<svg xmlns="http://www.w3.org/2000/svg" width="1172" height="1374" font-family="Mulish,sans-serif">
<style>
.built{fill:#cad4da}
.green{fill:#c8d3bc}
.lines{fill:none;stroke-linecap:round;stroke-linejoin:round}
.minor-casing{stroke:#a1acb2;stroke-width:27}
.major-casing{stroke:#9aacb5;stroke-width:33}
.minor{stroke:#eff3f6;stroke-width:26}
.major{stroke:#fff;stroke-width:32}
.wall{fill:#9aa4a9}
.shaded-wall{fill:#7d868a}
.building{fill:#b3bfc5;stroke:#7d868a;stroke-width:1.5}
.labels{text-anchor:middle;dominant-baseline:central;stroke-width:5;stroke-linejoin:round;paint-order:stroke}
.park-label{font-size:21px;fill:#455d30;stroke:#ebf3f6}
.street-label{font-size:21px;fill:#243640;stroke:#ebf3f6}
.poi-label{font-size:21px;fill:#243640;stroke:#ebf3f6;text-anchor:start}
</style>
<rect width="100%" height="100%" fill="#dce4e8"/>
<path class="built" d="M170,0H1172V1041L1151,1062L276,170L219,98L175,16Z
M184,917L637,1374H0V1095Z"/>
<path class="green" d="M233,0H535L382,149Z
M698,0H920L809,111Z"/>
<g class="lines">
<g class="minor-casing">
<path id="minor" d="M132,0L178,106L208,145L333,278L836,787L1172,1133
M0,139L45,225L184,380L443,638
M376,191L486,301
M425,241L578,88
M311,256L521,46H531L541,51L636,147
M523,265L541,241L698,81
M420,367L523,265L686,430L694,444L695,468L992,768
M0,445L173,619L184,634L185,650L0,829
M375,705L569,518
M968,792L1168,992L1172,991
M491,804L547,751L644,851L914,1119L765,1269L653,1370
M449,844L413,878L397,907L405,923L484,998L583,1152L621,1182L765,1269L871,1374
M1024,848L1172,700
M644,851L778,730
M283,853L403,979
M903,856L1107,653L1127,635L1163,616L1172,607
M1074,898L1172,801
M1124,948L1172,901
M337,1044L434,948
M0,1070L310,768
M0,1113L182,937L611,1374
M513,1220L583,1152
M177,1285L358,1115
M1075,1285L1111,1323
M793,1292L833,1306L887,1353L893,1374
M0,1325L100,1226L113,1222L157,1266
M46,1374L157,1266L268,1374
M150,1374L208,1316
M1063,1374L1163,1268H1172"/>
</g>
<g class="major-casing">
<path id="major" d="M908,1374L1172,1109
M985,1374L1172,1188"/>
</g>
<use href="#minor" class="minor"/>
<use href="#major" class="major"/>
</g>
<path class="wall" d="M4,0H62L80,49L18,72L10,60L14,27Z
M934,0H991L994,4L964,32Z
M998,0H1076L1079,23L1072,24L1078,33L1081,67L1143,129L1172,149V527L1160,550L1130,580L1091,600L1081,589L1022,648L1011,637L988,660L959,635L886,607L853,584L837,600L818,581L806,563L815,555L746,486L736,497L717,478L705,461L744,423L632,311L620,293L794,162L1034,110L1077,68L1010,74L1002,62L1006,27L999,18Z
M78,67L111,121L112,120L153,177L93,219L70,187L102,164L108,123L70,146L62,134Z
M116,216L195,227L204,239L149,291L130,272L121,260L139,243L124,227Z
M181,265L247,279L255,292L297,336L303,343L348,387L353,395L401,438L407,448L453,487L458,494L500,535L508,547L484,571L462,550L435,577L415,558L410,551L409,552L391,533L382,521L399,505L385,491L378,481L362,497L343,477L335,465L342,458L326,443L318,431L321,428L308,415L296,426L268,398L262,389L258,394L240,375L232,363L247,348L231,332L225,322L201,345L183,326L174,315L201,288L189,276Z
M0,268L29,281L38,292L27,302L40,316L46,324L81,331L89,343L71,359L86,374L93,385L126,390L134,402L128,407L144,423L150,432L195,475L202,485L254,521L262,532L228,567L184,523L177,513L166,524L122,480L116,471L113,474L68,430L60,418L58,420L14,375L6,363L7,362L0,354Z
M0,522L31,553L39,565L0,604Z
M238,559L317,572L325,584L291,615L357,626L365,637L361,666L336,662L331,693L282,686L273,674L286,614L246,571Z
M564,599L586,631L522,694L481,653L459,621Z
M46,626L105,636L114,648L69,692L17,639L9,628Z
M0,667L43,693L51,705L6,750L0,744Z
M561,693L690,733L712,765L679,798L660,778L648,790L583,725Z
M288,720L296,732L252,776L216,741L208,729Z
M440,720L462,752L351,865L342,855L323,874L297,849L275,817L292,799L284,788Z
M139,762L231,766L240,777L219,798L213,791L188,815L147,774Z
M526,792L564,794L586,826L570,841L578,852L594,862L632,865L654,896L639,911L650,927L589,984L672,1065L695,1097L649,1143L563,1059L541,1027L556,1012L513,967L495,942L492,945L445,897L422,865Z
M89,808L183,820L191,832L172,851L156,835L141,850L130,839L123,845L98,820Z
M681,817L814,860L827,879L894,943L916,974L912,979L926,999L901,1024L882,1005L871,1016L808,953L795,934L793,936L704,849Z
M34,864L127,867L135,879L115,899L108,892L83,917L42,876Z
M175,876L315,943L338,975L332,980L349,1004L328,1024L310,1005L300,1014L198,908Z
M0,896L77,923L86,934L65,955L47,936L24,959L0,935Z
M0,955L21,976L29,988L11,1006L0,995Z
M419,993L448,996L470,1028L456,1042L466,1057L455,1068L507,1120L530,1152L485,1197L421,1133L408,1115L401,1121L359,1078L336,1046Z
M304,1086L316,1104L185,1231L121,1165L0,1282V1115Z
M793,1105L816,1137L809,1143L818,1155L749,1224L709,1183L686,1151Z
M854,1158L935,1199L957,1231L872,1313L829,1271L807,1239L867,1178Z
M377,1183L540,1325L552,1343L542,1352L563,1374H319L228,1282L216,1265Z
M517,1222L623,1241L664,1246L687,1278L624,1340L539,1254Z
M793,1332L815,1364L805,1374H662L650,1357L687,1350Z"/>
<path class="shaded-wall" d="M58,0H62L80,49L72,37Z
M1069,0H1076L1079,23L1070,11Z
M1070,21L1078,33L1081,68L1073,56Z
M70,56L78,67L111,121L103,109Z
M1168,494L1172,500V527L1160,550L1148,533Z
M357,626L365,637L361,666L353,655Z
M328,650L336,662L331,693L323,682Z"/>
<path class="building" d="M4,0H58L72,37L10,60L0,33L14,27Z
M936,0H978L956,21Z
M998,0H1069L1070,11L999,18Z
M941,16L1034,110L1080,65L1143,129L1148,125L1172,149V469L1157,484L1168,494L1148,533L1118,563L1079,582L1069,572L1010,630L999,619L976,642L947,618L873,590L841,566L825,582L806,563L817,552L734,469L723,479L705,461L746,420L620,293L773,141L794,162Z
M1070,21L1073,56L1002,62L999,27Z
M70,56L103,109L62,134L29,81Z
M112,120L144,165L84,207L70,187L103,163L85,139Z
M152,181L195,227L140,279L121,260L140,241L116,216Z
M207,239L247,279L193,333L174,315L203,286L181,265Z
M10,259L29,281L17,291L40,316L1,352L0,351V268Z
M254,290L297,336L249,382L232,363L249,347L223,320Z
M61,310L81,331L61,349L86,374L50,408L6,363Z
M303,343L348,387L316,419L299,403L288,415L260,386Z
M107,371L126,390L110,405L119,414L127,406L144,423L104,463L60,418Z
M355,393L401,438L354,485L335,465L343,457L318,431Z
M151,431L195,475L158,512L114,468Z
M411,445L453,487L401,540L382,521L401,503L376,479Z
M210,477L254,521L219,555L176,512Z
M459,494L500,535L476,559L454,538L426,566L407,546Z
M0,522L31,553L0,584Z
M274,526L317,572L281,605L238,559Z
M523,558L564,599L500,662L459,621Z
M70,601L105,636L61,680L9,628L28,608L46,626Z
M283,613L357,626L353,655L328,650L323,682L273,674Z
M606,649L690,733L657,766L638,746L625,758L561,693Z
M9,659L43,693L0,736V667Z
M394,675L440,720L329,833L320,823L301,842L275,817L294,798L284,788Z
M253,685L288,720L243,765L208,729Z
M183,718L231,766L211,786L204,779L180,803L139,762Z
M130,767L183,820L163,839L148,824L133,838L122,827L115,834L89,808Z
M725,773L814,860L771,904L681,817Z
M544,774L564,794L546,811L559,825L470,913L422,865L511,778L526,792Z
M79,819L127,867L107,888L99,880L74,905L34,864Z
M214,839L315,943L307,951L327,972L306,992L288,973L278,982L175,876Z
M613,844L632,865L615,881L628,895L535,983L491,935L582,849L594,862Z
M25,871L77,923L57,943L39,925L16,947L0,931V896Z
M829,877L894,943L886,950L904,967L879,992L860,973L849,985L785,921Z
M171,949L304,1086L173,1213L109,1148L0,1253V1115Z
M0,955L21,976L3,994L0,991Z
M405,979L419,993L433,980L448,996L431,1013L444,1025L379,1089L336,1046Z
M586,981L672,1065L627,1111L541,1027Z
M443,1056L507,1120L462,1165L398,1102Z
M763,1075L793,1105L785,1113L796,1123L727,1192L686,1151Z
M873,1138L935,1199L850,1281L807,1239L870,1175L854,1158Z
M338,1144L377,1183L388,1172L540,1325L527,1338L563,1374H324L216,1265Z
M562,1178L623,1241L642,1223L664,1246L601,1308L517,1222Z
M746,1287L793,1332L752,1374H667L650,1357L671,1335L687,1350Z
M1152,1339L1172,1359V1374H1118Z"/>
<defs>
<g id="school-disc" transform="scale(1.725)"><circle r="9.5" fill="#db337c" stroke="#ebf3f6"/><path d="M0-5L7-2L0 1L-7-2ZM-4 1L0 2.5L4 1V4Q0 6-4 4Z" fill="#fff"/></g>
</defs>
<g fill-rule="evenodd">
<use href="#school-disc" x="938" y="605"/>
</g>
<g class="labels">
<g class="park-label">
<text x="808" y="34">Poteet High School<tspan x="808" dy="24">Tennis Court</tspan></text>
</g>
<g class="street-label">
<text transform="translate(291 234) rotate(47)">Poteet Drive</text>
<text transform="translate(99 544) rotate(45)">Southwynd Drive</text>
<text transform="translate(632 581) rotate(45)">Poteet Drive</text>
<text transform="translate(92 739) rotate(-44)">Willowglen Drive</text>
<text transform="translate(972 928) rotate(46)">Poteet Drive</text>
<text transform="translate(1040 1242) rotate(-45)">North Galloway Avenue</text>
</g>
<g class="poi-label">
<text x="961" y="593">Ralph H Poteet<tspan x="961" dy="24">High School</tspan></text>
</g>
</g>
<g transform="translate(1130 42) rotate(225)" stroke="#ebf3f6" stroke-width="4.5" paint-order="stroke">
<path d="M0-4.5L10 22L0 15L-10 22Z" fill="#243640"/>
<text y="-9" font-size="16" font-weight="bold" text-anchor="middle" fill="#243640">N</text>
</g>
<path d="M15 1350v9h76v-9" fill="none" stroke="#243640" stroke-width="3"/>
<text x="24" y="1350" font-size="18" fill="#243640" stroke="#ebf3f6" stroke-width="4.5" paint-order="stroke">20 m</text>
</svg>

** TASK **
Look through the material above and pick out each line holding the word "lines".

** COMPLETED EXERCISE **
.lines{fill:none;stroke-linecap:round;stroke-linejoin:round}
<g class="lines">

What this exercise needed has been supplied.